**Activity**
What you return must match the records word for word, except that images are dropped.

**Given data**
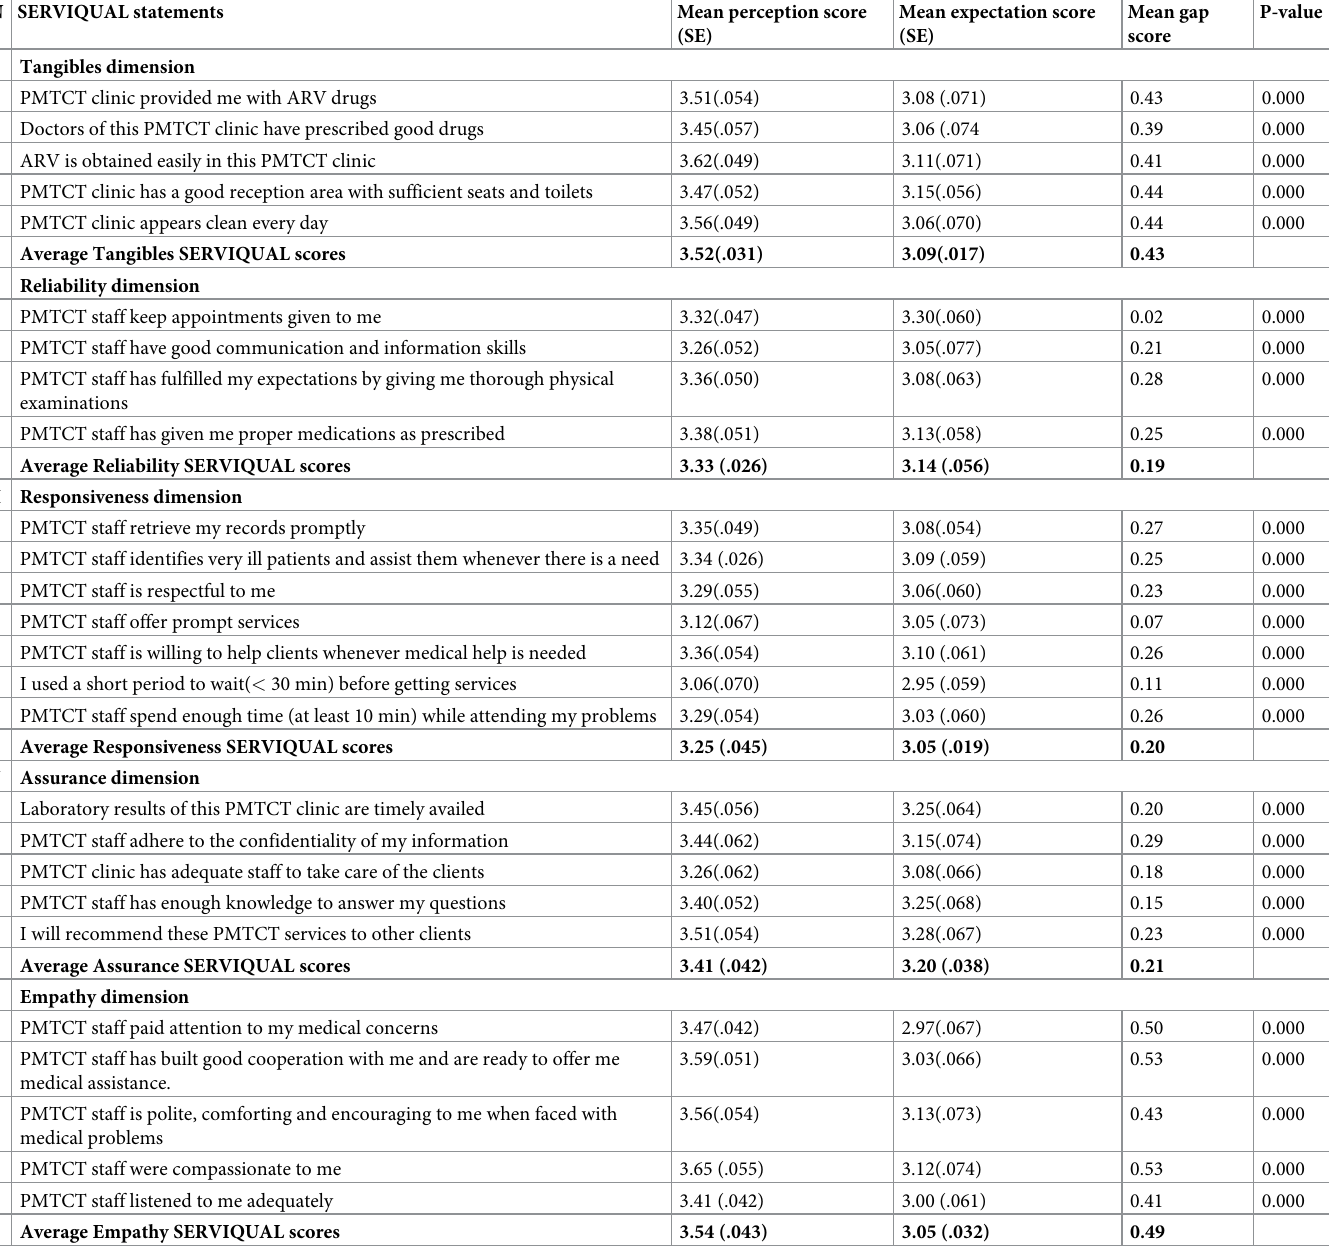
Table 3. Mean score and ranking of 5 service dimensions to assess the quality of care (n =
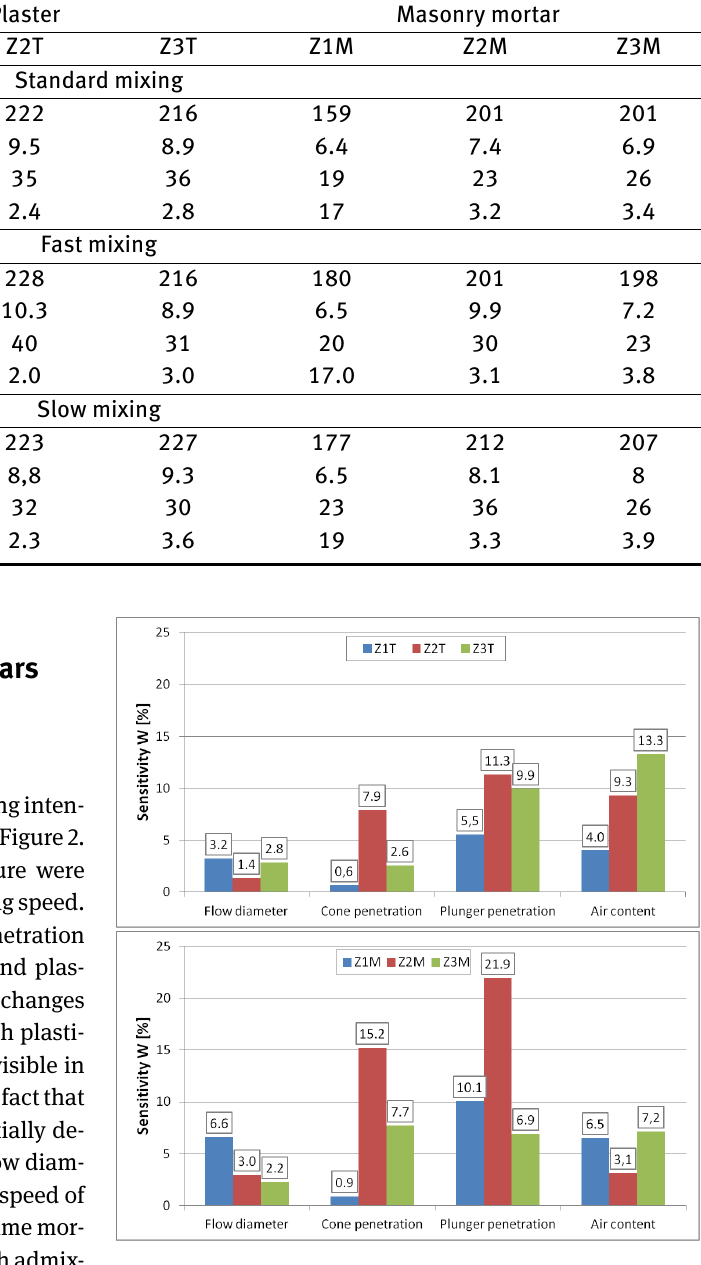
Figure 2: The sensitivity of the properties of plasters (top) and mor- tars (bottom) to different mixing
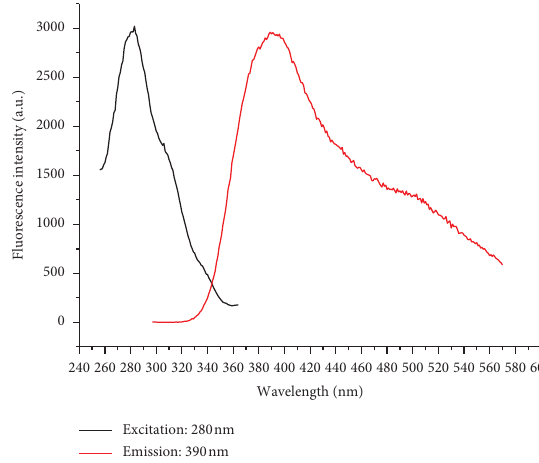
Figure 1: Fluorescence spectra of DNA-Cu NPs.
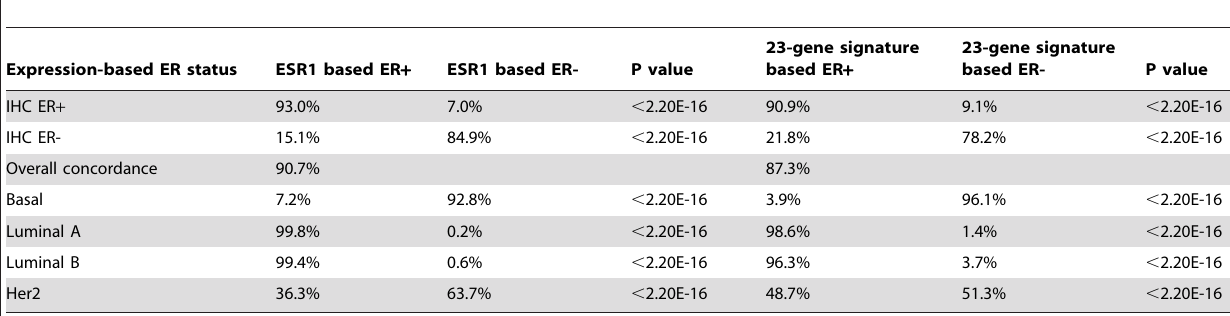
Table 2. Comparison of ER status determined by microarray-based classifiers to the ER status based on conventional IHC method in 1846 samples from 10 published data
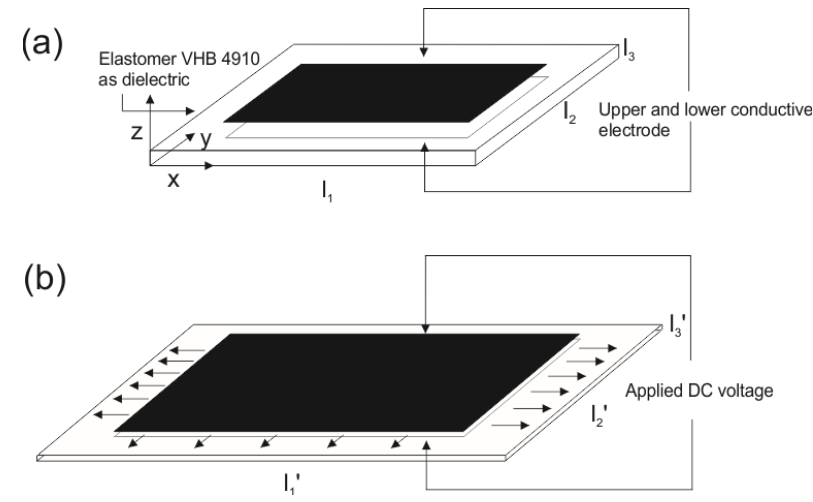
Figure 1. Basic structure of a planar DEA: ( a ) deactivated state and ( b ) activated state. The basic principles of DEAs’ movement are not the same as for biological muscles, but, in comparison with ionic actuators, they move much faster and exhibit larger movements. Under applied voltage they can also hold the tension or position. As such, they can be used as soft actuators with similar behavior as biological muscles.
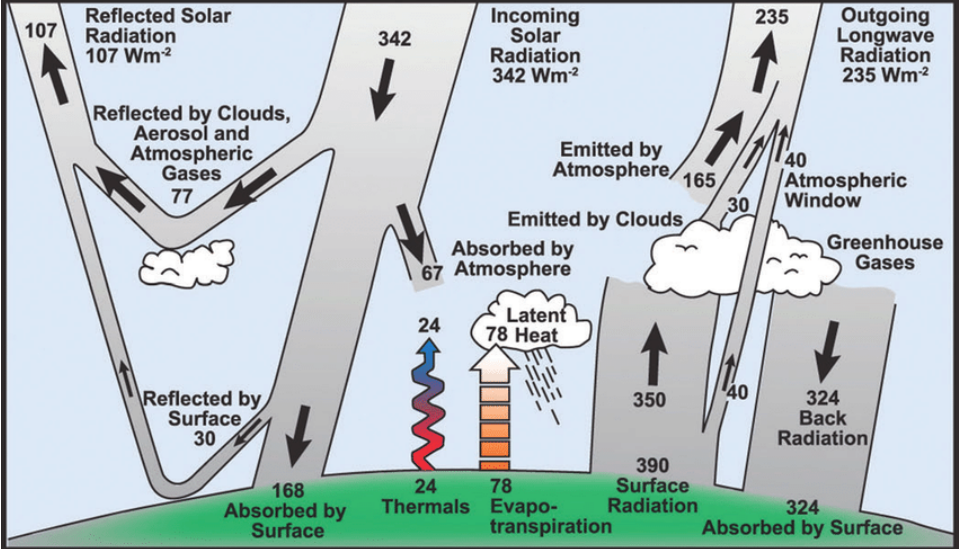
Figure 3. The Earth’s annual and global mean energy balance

**Answer for this exercise**
Table 3. Mean score and ranking of 5 service dimensions to assess the quality of care (n =
Figure 2: The sensitivity of the properties of plasters (top) and mor- tars (bottom) to different mixing
Figure 1: Fluorescence spectra of DNA-Cu NPs.
Table 2. Comparison of ER status determined by microarray-based classifiers to the ER status based on conventional IHC method in 1846 samples from 10 published data
Figure 1. Basic structure of a planar DEA: ( a ) deactivated state and ( b ) activated state. The basic principles of DEAs’ movement are not the same as for biological muscles, but, in comparison with ionic actuators, they move much faster and exhibit larger movements. Under applied voltage they can also hold the tension or position. As such, they can be used as soft actuators with similar behavior as biological muscles.
Figure 3. The Earth’s annual and global mean energy balance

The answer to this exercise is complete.